Systematic Studies on 3d- and 4f-Metal Containing Polyoxometalates Suitable for Organic Derivatization
- Juan Manuel Gutiérrez-Zorrilla López Doktorvater/Doktormutter
- Santiago Reinoso Doktorvater/Doktormutter
Universität der Verteidigung: Universidad del País Vasco - Euskal Herriko Unibertsitatea
Fecha de defensa: 23 von Juni von 2014
- Pascual Román Polo Präsident/in
- José Ángel García Martínez Sekretär/in
- Ana María San José Wery Vocal
- Miguel Clemente-León Vocal
- Anna Proust Vocal
Art: Dissertation
Zusammenfassung
The organic derivatization of polyoxometalates (POMs) has been identified as a key factor for these anionic metal-oxo clusters to be suitably incorporated into different materials. In the first part of this work, systematic studies on the organic functionalization of the [{M(H2O)3}2(WO2)2(SbW9O33)2]10- Krebs-type POMs are discussed. As a result, 11 novel hybrid POMs have been synthesized and characterized by elemental and thermal analyses, FT-IR spectroscopy and single-crystal X-ray diffraction. Moreover, their solution behavior has also been studied by 1H-NMR and electrospray ionization-mass spectrometry (ESI-MS). The second part of this dissertation includes the synthesis of new POM clusters with accessible 3d- and 4f-metal centers suitable for further organic derivatization. In a first stage, the preparation of four series of 4f-metal containing assemblies is reported, whereas the heterometallic 3d-4f clusters obtained from the reaction of Krebs-type POMs with lanthanides are described later on. The 28 novel POMs have also been characterized by elemental and thermal analyses, FT-IR spectroscopy and single-crystal X-ray diffraction.

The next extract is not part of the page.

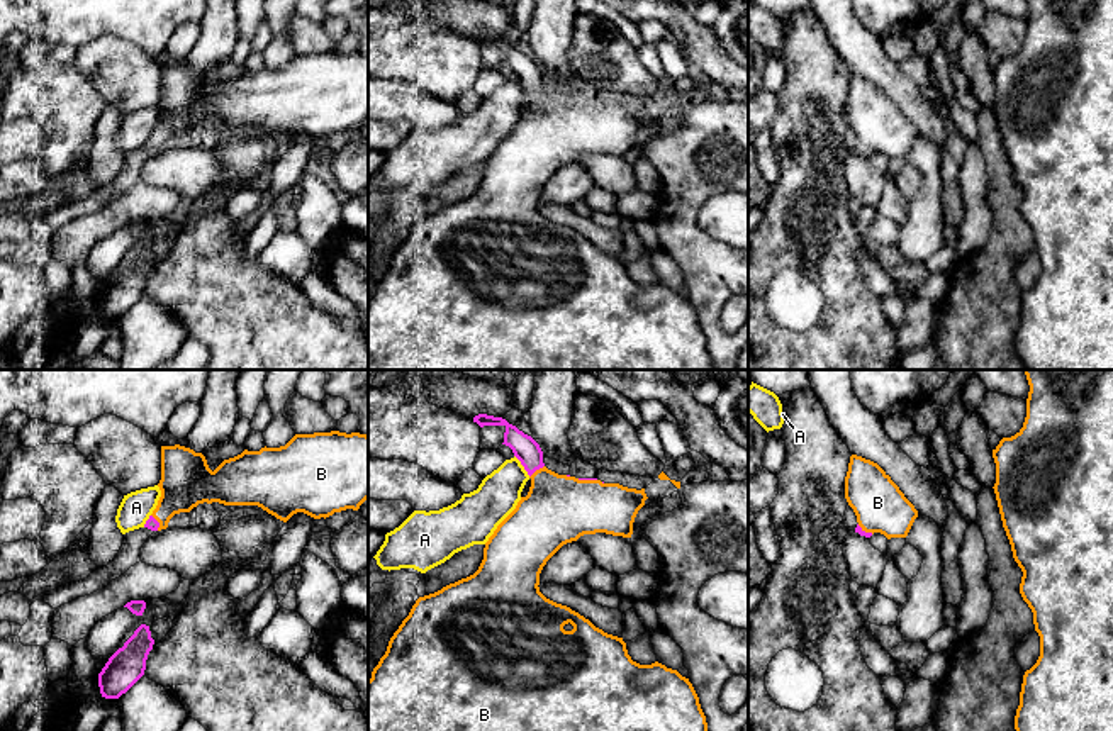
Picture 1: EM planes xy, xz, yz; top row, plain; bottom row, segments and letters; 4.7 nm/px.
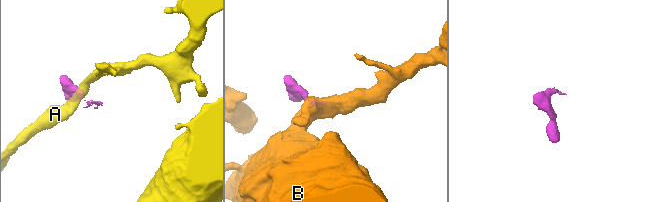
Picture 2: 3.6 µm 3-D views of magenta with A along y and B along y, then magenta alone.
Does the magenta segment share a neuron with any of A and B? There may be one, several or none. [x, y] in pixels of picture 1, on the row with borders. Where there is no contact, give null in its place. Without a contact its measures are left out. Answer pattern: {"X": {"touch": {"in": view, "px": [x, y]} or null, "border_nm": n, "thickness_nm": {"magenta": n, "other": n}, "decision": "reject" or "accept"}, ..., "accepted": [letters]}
{"A": {"touch": {"in": "xz", "px": [521, 463]}, "border_nm": 130, "thickness_nm": {"magenta": 120, "other": 200}, "decision": "reject"}, "B": {"touch": {"in": "xz", "px": [536, 468]}, "border_nm": 90, "thickness_nm": {"magenta": 120, "other": 320}, "decision": "accept"}, "accepted": ["B"]}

Some interesting properties of these clusters, such as photoluminescence or magnetism have also been analyzed. The solution behavior has been studied by a combination of ESI-MS experiments and 183W-NMR spectroscopy. Furthermore, the highly charged and gigantic lanthanide containing tungstogermanates obtained in this section have shown the ability to self-assemble in solution into hollow, single-layered and vesicle-like blackberry-type structures. The formation of the blackberries has been monitored by laser light scattering techniques (dynamic light scattering and static light scattering) and its hollow and spherical nature has been confirmed by TEM images.